After the war he liked to host tea parties for de-clawed Nazi generals in their prison camps, taking his greatest admirers on excursions to Bridgend as a special treat. To Liddell Hart these men were the "best finished product of their profession - anywhere", and that they had been beaten doubtless made them more loveable. They long played Myra Hindley to his Lord Longford, and their "poor" families in the Fatherland could always expect generous hampers at Christmas from the Liddell Harts. He was a gentleman among other gentlemen, and he would not be so ill-mannered as to ask them any uncomfortable questions during their discussions of tactics. In his defence, he was merely naive as to the nature of these particular beasts, having established his anti-Nazi credentials in the years before the war.

Predicting the automatisation of warfare in the computer age, he argued that the revolution would blow away once and for all the so-called heroic virtues of war. This was a sign of hope. Ambitious leaders could no longer stand on the bluster of valour to promote aggression. However, one has to look no further than Bill Clinton's recent "strong and unflinching action" in Sudan or recall the helicopter gunships of the Gulf and the victory parade on their return to know what to think of that.

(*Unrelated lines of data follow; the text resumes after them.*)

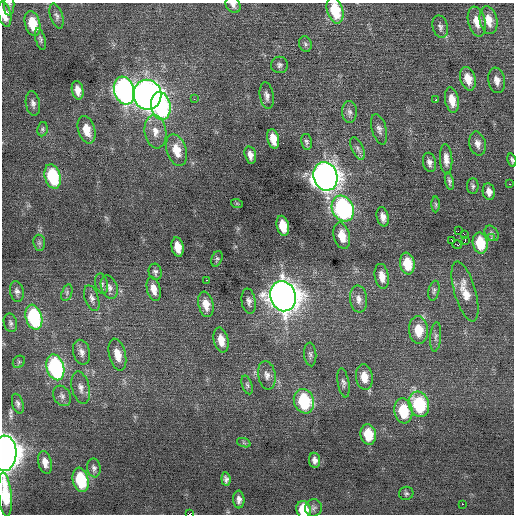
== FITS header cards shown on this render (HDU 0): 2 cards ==
NAXIS1  =                  512 / Axis length
NAXIS2  =                  512 / Axis length

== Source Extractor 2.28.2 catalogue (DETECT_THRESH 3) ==
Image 512 x 512 px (HDU 0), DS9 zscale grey, 1 PNG px = 1 image px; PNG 516 x 516 px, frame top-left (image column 1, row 512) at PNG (2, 3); each listed source drawn as its Kron ellipse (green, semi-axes under 4 px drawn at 4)
Background 0.091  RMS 0.72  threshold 2.17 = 3 sigma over >= 5 px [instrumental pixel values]
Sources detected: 111; all 111 listed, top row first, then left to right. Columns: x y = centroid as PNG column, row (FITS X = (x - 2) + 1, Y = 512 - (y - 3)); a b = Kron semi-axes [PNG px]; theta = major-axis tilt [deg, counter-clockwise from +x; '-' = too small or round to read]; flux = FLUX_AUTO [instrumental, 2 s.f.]
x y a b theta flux
9 5 11 5 90 110
233 5 9 6 -55 200
335 10 13 8 -74 1800
5 14 13 6 -78 690
57 16 13 6 -73 180
488 20 14 8 -78 630
477 22 15 8 -77 580
33 24 13 7 -75 1400
440 27 11 7 -76 170
40 39 11 5 -75 120
305 44 8 6 -74 120
279 65 8 8 - 160
468 79 12 7 -74 630
497 80 13 8 -79 340
78 90 9 5 -77 390
124 90 14 10 -72 21000
147 95 15 14 - 41000
267 96 13 7 -82 240
194 99 3 2 - 120
436 100 3 3 - 69
452 100 13 6 -80 620
33 104 12 7 -81 210
161 106 14 9 -80 6600
349 112 11 7 -89 210
42 129 7 5 80 91
379 129 15 7 -74 250
87 130 14 8 -74 750
155 132 17 11 -83 600
273 139 10 5 -77 630
306 142 8 5 -78 130
477 144 12 8 -77 300
357 148 12 5 -65 200
176 150 16 9 -71 900
250 155 9 5 -76 290
446 159 15 6 -86 360
512 160 7 3 -75 90
429 162 10 6 -78 220
53 176 12 7 -74 3000
325 176 14 12 -72 46000
449 181 9 4 -78 120
510 184 2 2 - 340
473 186 8 6 -90 110
489 192 8 6 -79 260
237 204 6 4 -19 51
436 204 8 3 -89 69
343 208 13 10 -63 9700
383 217 10 6 -77 280
283 226 10 6 -77 910
458 231 3 2 - 510
492 233 8 6 -54 120
465 235 3 2 - 790
342 236 13 8 -76 750
491 238 3 3 - 74
452 240 3 2 - 72
465 240 4 2 - 59
39 243 8 6 -83 110
480 243 10 7 -80 1500
457 245 5 3 - 260
178 247 10 6 -78 570
217 259 8 5 68 95
407 264 11 7 -81 1200
155 272 8 6 -77 140
382 276 12 7 -81 480
206 280 2 2 - 140
102 284 10 6 -76 160
109 287 12 8 -69 250
154 289 12 6 -76 420
17 291 10 6 -79 170
434 291 10 5 78 140
465 291 31 10 -74 880
67 293 8 5 72 110
283 296 15 12 -71 61000
92 298 13 7 -72 220
359 299 13 8 -83 340
249 301 13 7 -81 220
206 304 13 7 -77 570
34 317 13 8 -74 4900
10 323 9 6 -76 130
418 330 14 9 -84 1100
436 337 15 5 85 180
221 340 13 7 -77 610
82 352 12 8 -76 280
310 354 12 6 -85 160
117 355 16 8 -76 650
19 362 7 5 45 82
55 367 13 8 -74 7000
267 375 14 8 -80 310
364 377 13 8 -82 710
343 383 15 5 -80 170
247 385 9 5 -71 110
81 388 16 8 -77 350
62 396 11 8 -60 220
304 401 12 10 -71 3200
18 404 10 5 -74 150
419 404 13 10 -73 3700
403 411 12 9 -82 1800
368 434 10 8 -79 1300
244 443 7 4 -19 76
4 453 18 12 88 39000
315 460 7 5 -81 220
45 462 11 6 -77 370
94 468 9 7 -82 160
226 479 7 4 -83 150
81 480 12 8 -77 2500
406 493 7 6 - 110
5 495 22 6 -85 2000
239 499 9 5 -88 220
462 504 2 2 - 370
313 508 9 8 - 160
303 509 9 7 -78 1500
189 514 2 2 - 570
At the frame edge (FLAGS 8, measured only in part):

In 1927 the Army Quarterly asked "When will Captain Liddell Hart give us a comprehensive and systematic statement of his proposals?" He never did, and Danchev does not provide one here either. But as an extrication of a man who has been absorbed into the common sense of his profession, this work is, for its faults, admirable. In a perceptive aside on Sun Tzu, Danchev makes the point that the first translation of a work may often be the most credible, for just as theorists are loath to acknowledge their influences, so are translators. The same virtue may be attached to this first biography of Liddell Hart.